The use of the BBQ score for evaluation of inevitable consequences of beliefs related to LBP and educational assessment seems of interest. However, the usefulness of the whole set of items could be questioned. Bostick and colleagues [23] have already underlined the little change in the overall score whether Q1 remained or not (correlation still very high and reliability unchanged).

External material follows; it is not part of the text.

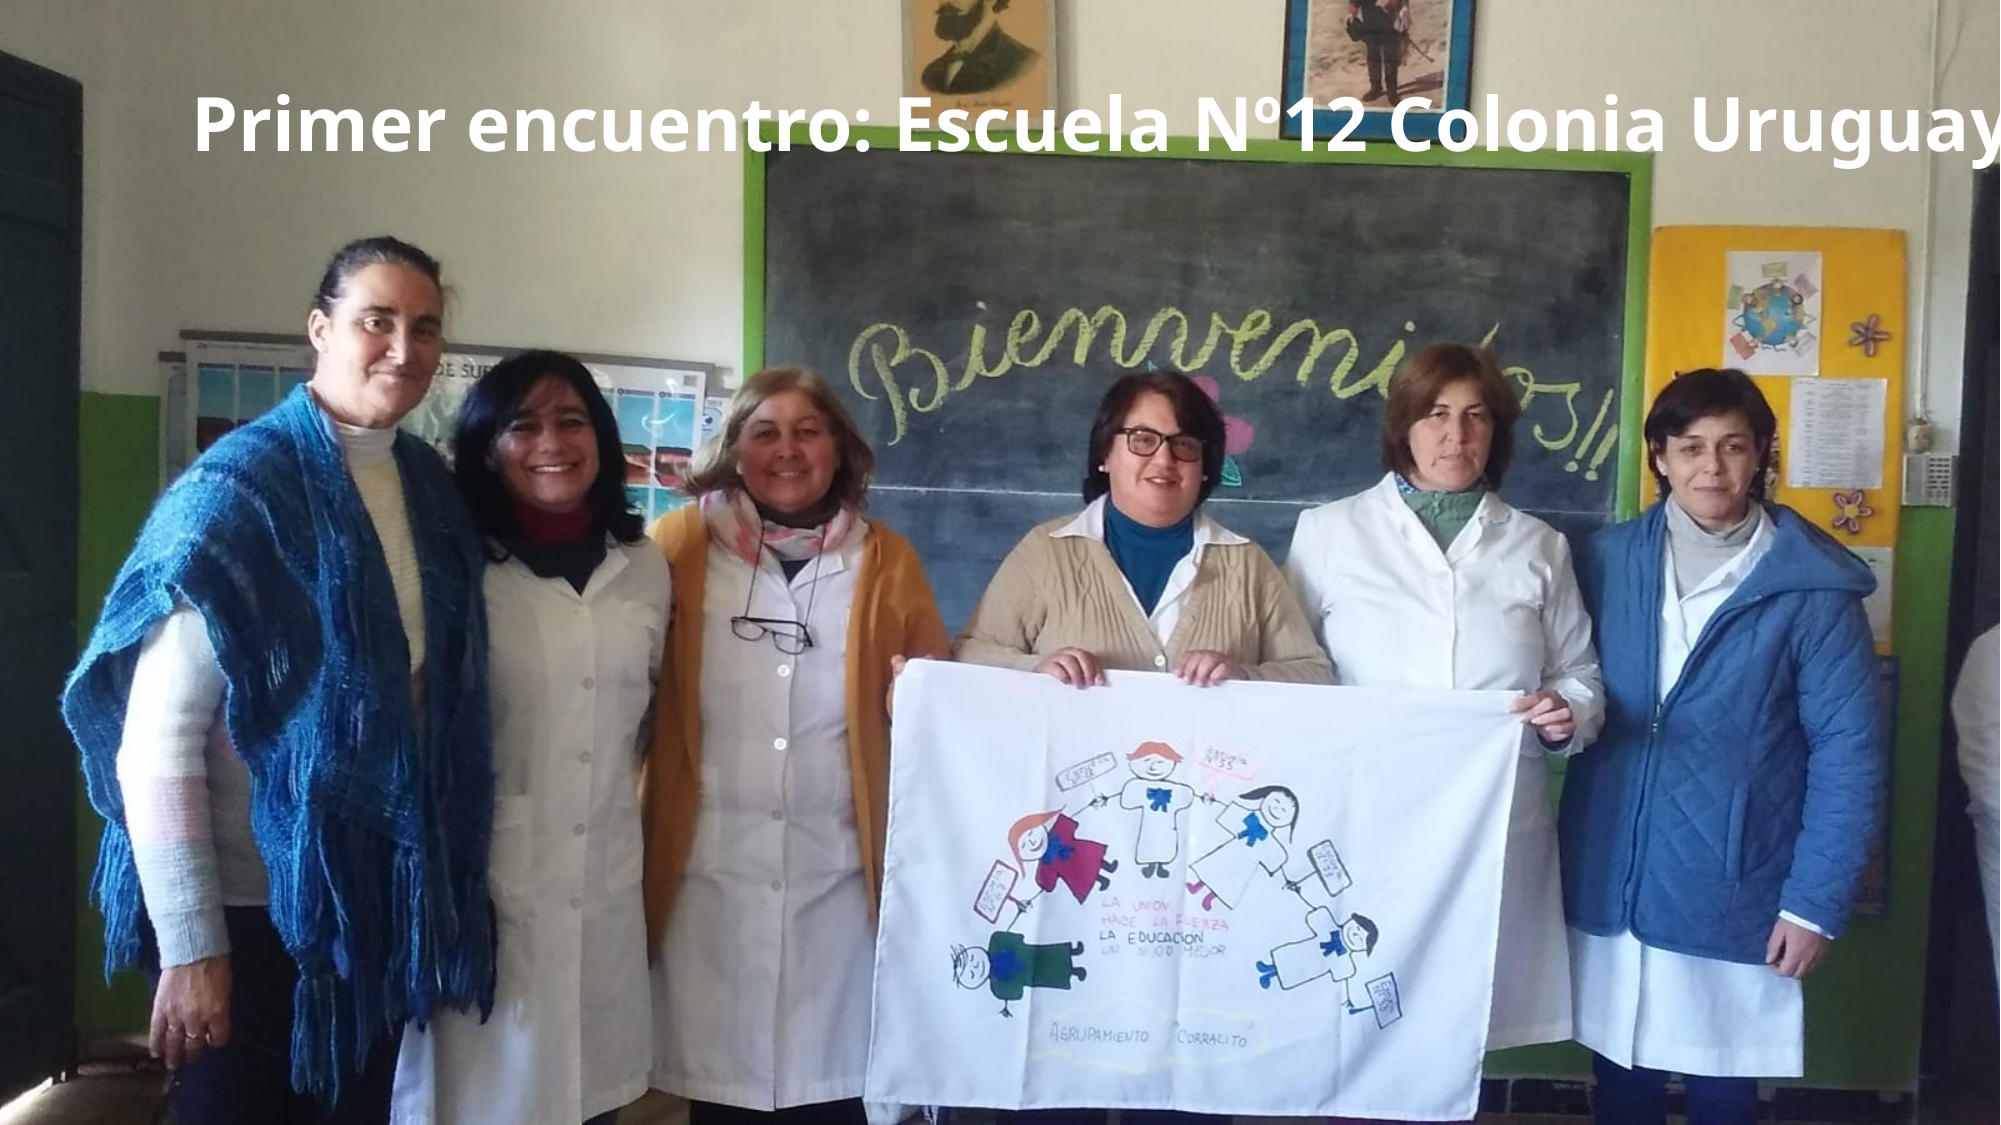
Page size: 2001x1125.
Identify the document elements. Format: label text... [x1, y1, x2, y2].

Similarly, in the present study, the interest of Q1 as well as Q8 were disputable. Indeed, these two items were not selected in the MSP, they demonstrated the weakest input for internal consistency and they were the less discriminative item in the IRT model. Therefore, it could be interesting to test the validity of the BBQ using only “loading items” for scoring and propose another form of the questionnaire. Nevertheless, the distractors are interesting in an educational perspective. Indeed, the BBQ is typically oriented toward emotions, thoughts and beliefs assessment and can be easily used as educational support. Each item explores most of the questions asked by LBP patients (e.g. “back trouble will stop you from working” or “means you end up in a wheelchair”) and can open a face-to-face discussion on individual worst beliefs. In this perspective, the BBQ may enhance their ability to catch unpleasant but still vague related thoughts for a better understanding and management [7,24].

Conclusion

The BBQ, now available in French language, showed good psychometric properties to assess false beliefs and related fear in French LBP populations. These results suggest that the questionnaire can be used either for evaluation in international trials or as a part of self-care training.

Supporting information

S1 Appendix. The French version of the Back Belief Questionnaire.

https://doi.org/10.1371/journal.pone.0186753.s001

(TIFF)

S2 Appendix. Minimal anonymized data set used for BBQ validation.

https://doi.org/10.1371/journal.pone.0186753.s002

(PDF)

Acknowledgments

The authors would like to thank Mariella Lomma for her final editing contribution, Dr Tony Gélis (French to English) and Carey Suehs (English to French) for their contribution to the translation procedure of the questionnaire and all the clinicians involved in this study for the time donated.